Egli vede sempre in Pauline, come per trasparenza, la giovane fanciulla di Barbazac, che custodiva nel suo cuore e non osava guardare, l’immagine proscritta, per sempre dentro di lui, emozionante e graziosa. Tuttavia, quella che chiama Pauline gli sembra oggi ben diversa da questa prima visione che resta al contempo ingannatrice e vera, vaga, smentita e persistente. Egli non ha previsto questa Pauline attuale, un po’ silenziosa, a volte inquieta. Ma i nuovi tratti non formano un essere preciso, cambiano seguendo le illuminazioni interiori e compongono la realtà indeterminata, la perpetua creazione della vita e dell’amore.
E, sulla strada, mentre torna verso casa, verso l’istante prossimo così necessario, verso la donna che desidera sempre rivedere, si accorge di questa fretta e ammira l’obiettivo limitato, fragile, mai raggiunto, l’audacia dell’uomo che ha reso suo idolo una creatura imperfetta» (J. Chardonne, Les destinées sentimentales).
Questo stralcio chardonniano sembra contenere integralmente il ruolo della presenza femminile nel cinema di Assayas: la donna come un’entità che introduce il reale in un universo maschile impregnato di fantasmi. E che, paradosso supremo, resta tuttavia ella stessa un fantasma, inconoscibile, mutevole, impalpabile.
Proprio come la matriarca di L'heure d'été e le tre grandi presenze-assenze del penultimo Après Mai, Leslie, Christine, Laure, quest’ultima vero e proprio revenant bergmaniano, immagine ritornante e ossessionante da cui è impossibile liberarsi e che tende la sua mano per ricondurre alla realtà dello schermo il protagonista/spettatore.
Donna anche come “realtà indeterminata” destinata a cambiare a seconda delle angolazioni, degli sguardi: come il serpente di nubi che si insinua tra le valli; come ogni attrice per il suo regista.
In tal senso Assayas va anche oltre l’esperienza bergmaniana di Persona, così rigida e controllata, sempre sui volti delle sue icone speculari Liv Ullmann e Bibi Andersson, programmaticamente doppie, per avvicinarsi invece al Bergman più luminoso e libero di Monica e il desiderio (primo colpevole amore del cinema francese, vero, Antoine Doinel?) a cui sembra ispirarsi nel riprendere la fusione panica dei corpi femminili nel paesaggio, soprattutto nella liberazione improvvisa del bagno nel lago, nuovamente teatro di rivelazioni (la nudità integrale di Maria Enders) e reticenze (lo slip coprente della sfuggente Val).
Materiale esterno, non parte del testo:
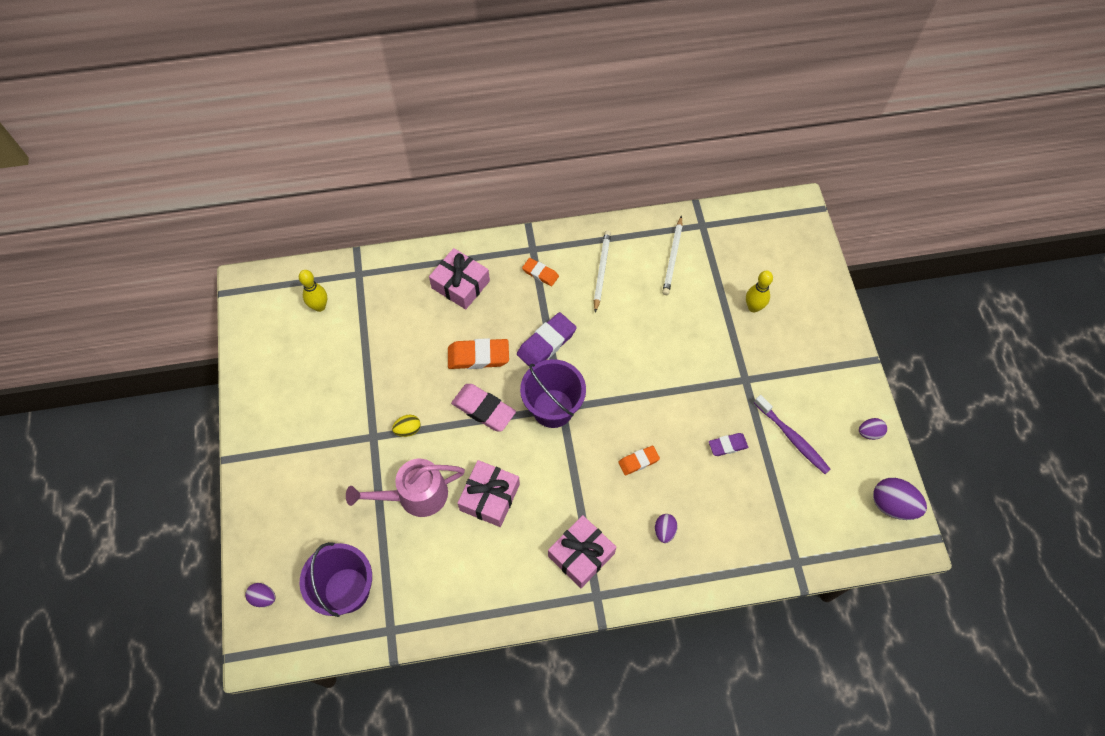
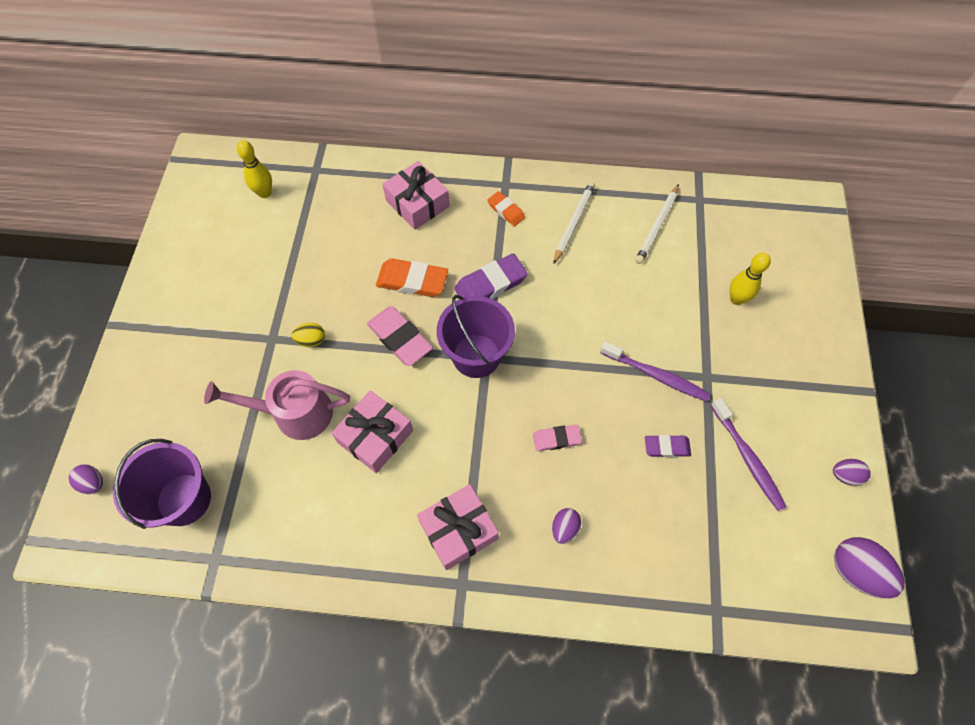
camera: 15 degrees right, 0 degrees up
orange eraser [618,446,660,475] -> pink eraser [533,425,582,451]
none -> purple toothbrush [600,341,710,402]

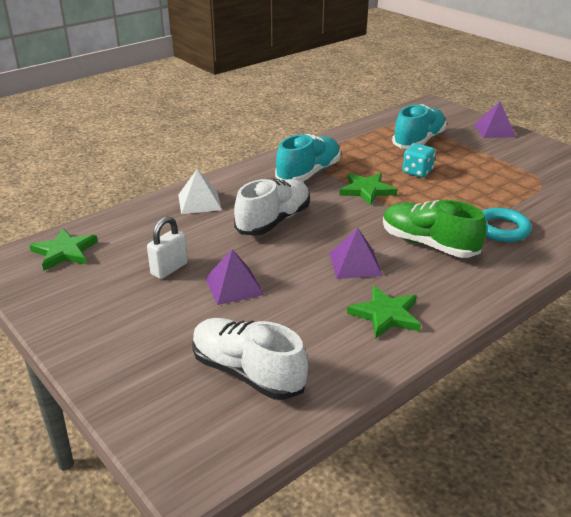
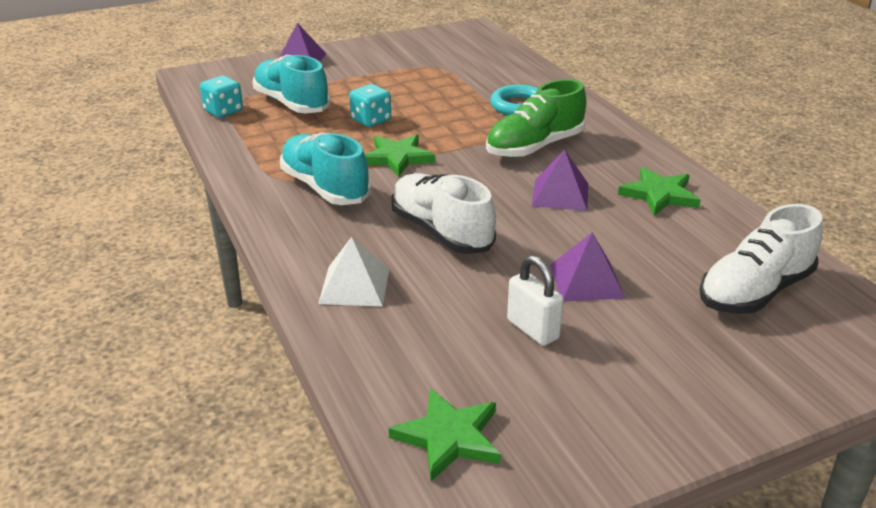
camera: 75 degrees left, 0 degrees up
none -> turquoise dice [200,76,243,118]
E se Persona in qualche modo era presente già nel quarto film dell’autore, Une nouvelle vie, nel legame ambiguo e irresistibile tra le due sorellastre Sophie Aubry e Juditte Godrèche, il ritorno su questo stesso tema a tanti anni di distanza, e il suo superamento, illumina sulla maggiore lievità del cinema assayasiano della maturità. Un cinema che pare aver trovato un equilibrio perfetto tra eleganza della forma e inquietudine della sostanza.